Das bedeutete seit Gold bei den Junioren-Europameisterschaften, das erste für die Region seit 16 Jahren, zuletzt war Daniela Götz vom TSV Katzwang 2003 in Glasgow ein solcher Coup gelungen. Jetzt stehen die Nübad-Flipper in den Siegerlisten, für den Klub der von Alexander Gallitz aufgebauten Nürnberger Schwimmschule startet Artem Selim; Gallitz’ Sohn Paul gehört, wenn man so will, zu den Entdeckern dieses Talents, das beinahe aus dem Nichts kam, genauer: aus dem tiefsten Sibirien.

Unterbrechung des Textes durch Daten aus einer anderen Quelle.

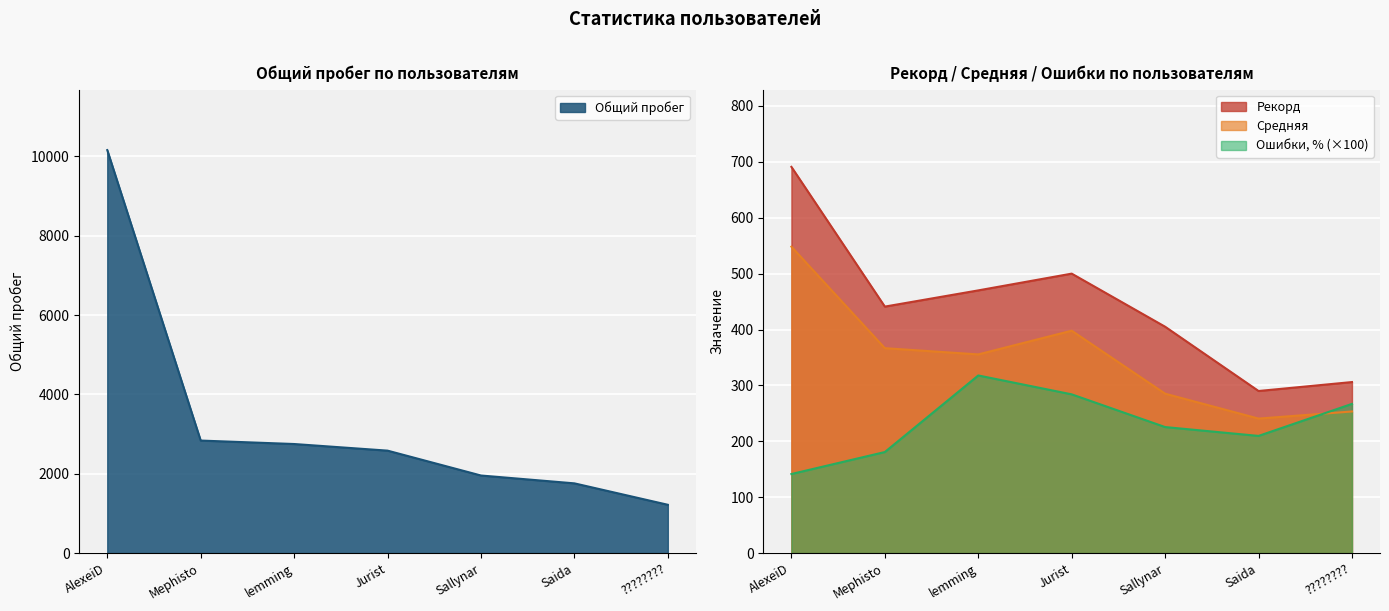

True or false: Средняя and Общий пробег intersect in this chart.

False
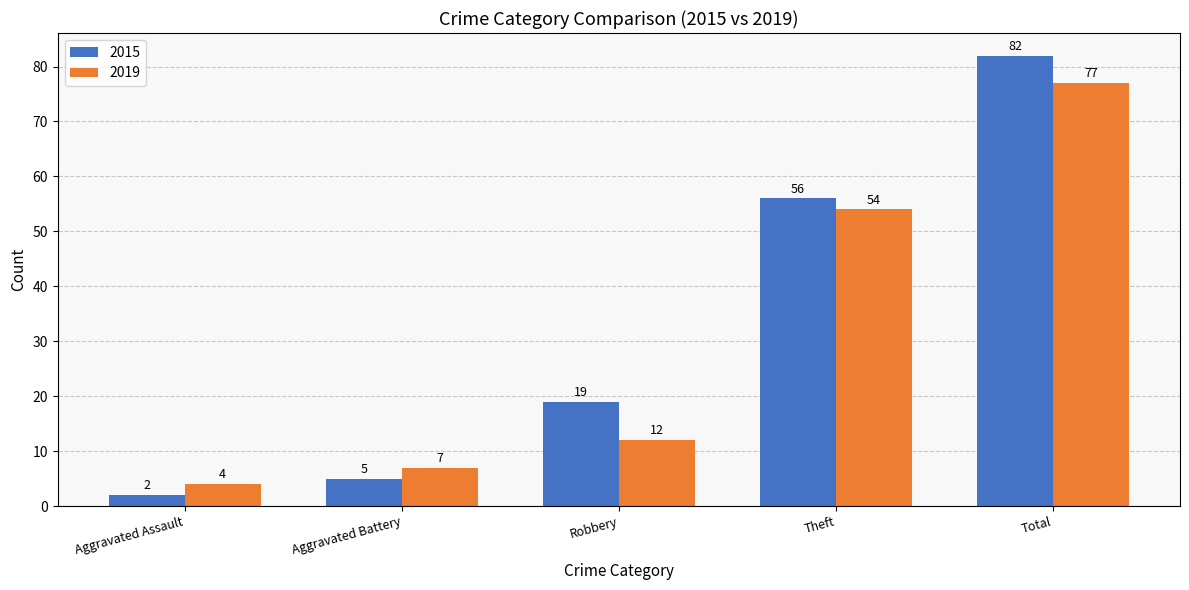

Which series has the widest spread of values?

2015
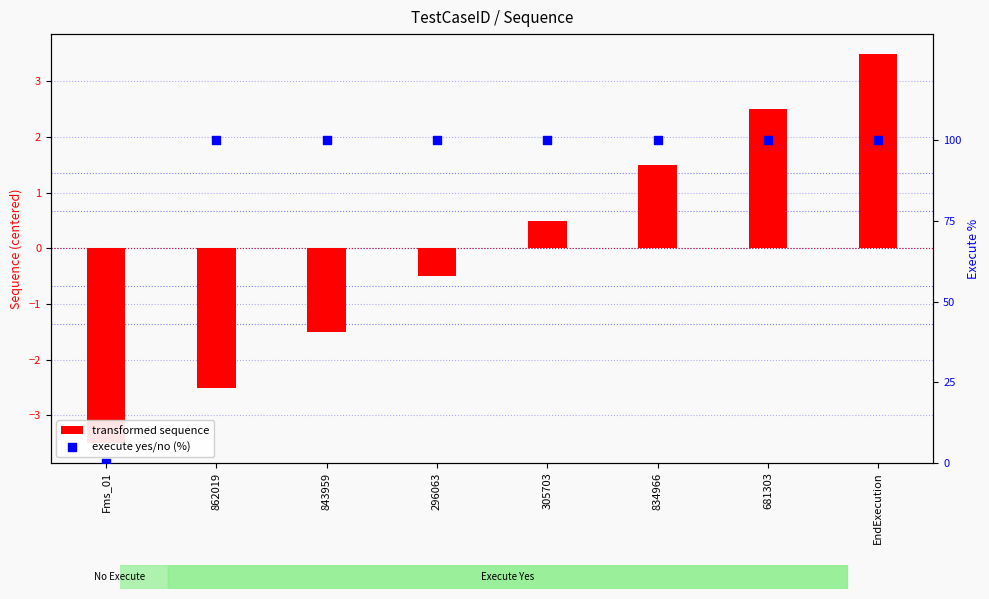

Which series has the largest total across all categories?

execute yes/no (%)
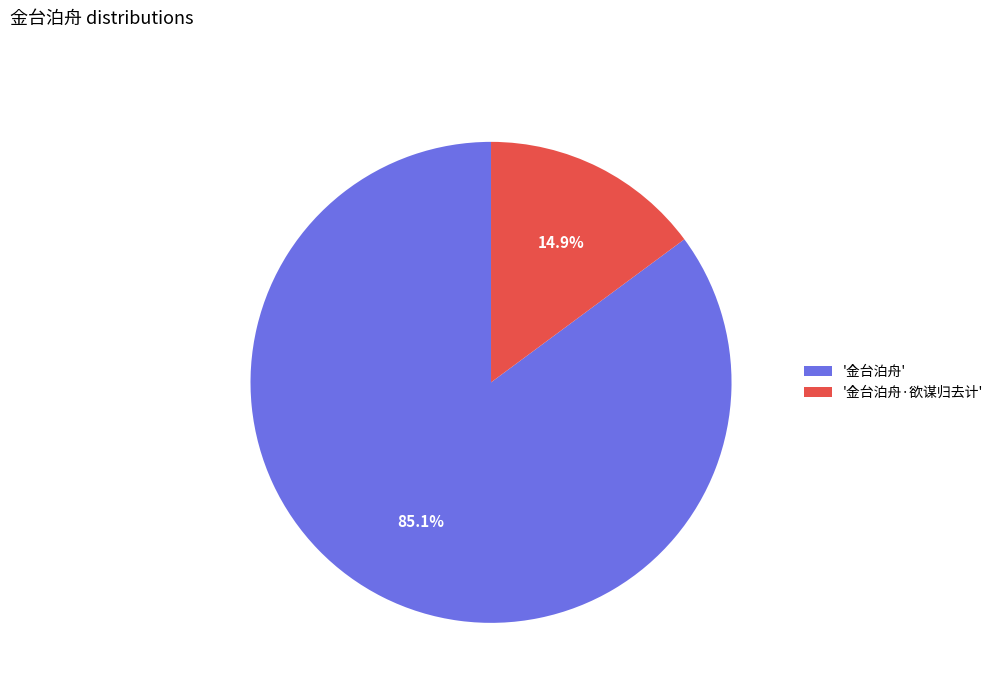

Count the number of slices in the pie.

2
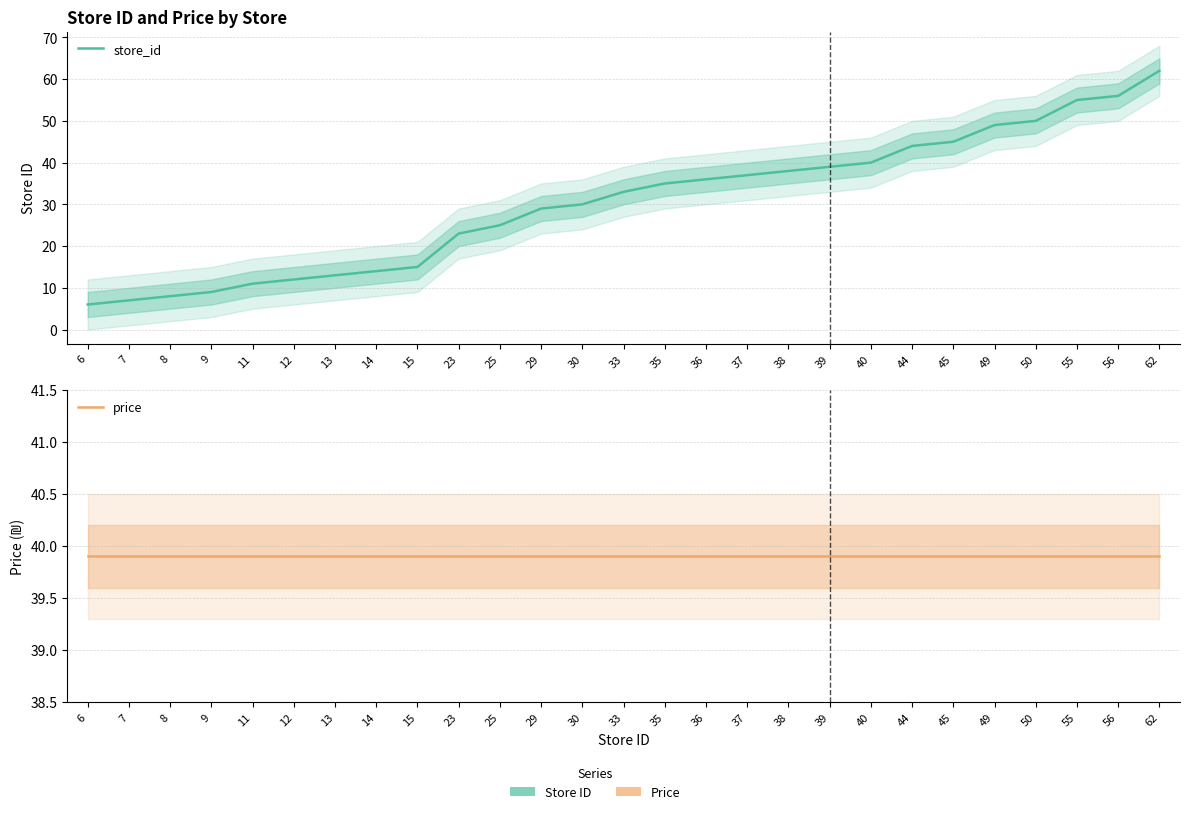

List the series in order of their overall mean, highest first.

price, store_id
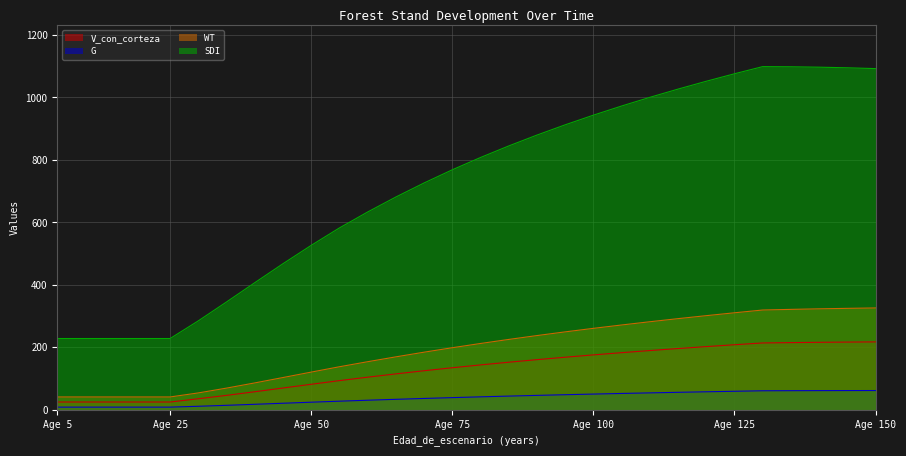

What is the difference between the highest and lowest values at 70?

689.9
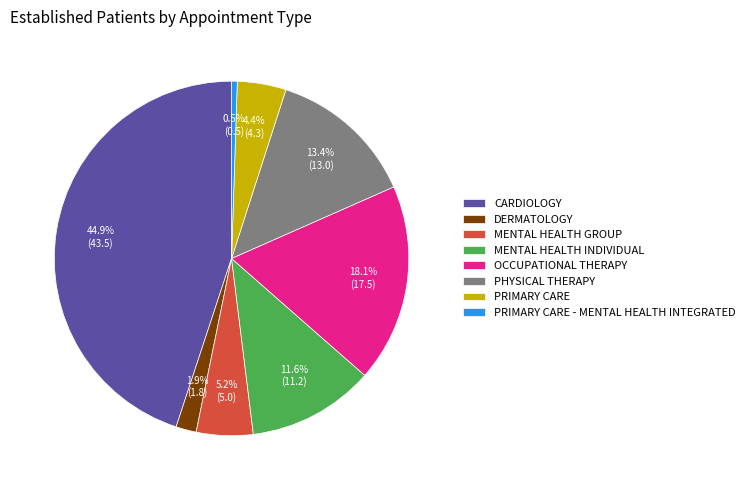

Approximately how many times larger is the value at PRIMARY CARE compared to MENTAL HEALTH INDIVIDUAL?

0.4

"Papa, wir bekommen da einen Russen, der muss phänomenal sein": Das, erzählt Gallitz, sagte der Sohn dem Vater am Telefon, Paul Gallitz trainierte da noch am Bundesstützpunkt in Heidelberg. Der Russe, eingetroffen im April 2018, ist das einzige Kind zweier Spätaussiedler; die Mutter hatte einen deutschen Großvater, der Neuanfang führte die Familie nach Heidelberg – und über seinen Sohn, der die eigene Schwimmkarriere inzwischen wegen eines unverschuldeten Fahrradunfalls verletzungsbedingt hat aufgeben müssen, entdeckte Gallitz den sagenhaften jungen Russen. Einen "väterlichen Freund" nennt er sich heute, Gallitz mag die Selims und hilft ihnen bei der Integration, auch ganz praktisch, die Eltern erhielten ein Auto, Artem als Sportbotschafter für die Behindertenarbeit der Flipper-Schwimmschule einen Sponsorenvertrag. Und inzwischen ist der Mentor Gallitz ein bisschen auch Fan.

"Ein echter Hammer", sagt der ehemalige Spitzen-Freistilsprinter, seien die 50 Meter von Kasan gewesen, und das ist nicht übertrieben: Bis auf zwei Hundertstelsekunden kam Artem Selim damit an den drei Jahre alten Deutschen Rekord des Esseners Damian Wierling heran, er unterbot die Olympianorm des Weltschwimmverbandes für Tokio 2020 deutlich, nebenbei war es ein Veranstaltungsrekord und ein deutscher Altersklassenrekord, bisher gehalten vom späteren Olympiafinalisten Steffen Deibler. "Und Artem hat", findet Gallitz, "sogar noch viel mehr drauf, der Start war richtig schlecht, danach hat er den Turbo gezündet" – wie zuletzt im Dezember 2018, als Artem Selim die Szene erstmals ein bisschen verblüffte. Bei den Deutschen Kurzbahnmeisterschaften in Berlin gewann er zum Debüt überraschend den Titel über 50 Meter Freistil.

"Er bringt alles mit" 

Mit Kasan – wo Annalena Wagner von der SG Mittelfranken das Halbfinale über 100 Meter Rücken erreichte – hat für den Elftklässler Artem Selim, davon ist Alexander Gallitz überzeugt, eine Karriere erst richtig begonnen, "die groß werden kann, er bringt alles mit". Ein Umzug nach Franken ist dafür jetzt eine Option, und interessanterweise staunte man dort, bei der SG Mittelfranken in der Erlanger Hannah-Stockbauer-Halle, schon über eine ähnliche Geschichte.

Dort tauchte vor vier Jahren Nikita Rodenko ebenfalls fast aus dem Nichts fulminant auf; der jüngere Sohn einer vierköpfigen Flüchtlingsfamilie aus Charkiw in der Ukraine, heute 18 Jahre alt, gehört seither zu den Besten seines Jahrgangs und wäre sportlich für die Junioren-EM qualifiziert gewesen – indes warten die Rodenkos noch auf ihre Einbürgerung. Gemeinsamkeiten würden beide Senkrechtstarter leicht finden: Roland Böller, Cheftrainer der SG Mittelfranken, und Alexander Gallitz kennen sich bestens – sie schwammen vor Jahrzehnten gemeinsam im Bundesligateam der SSG 81 Erlangen.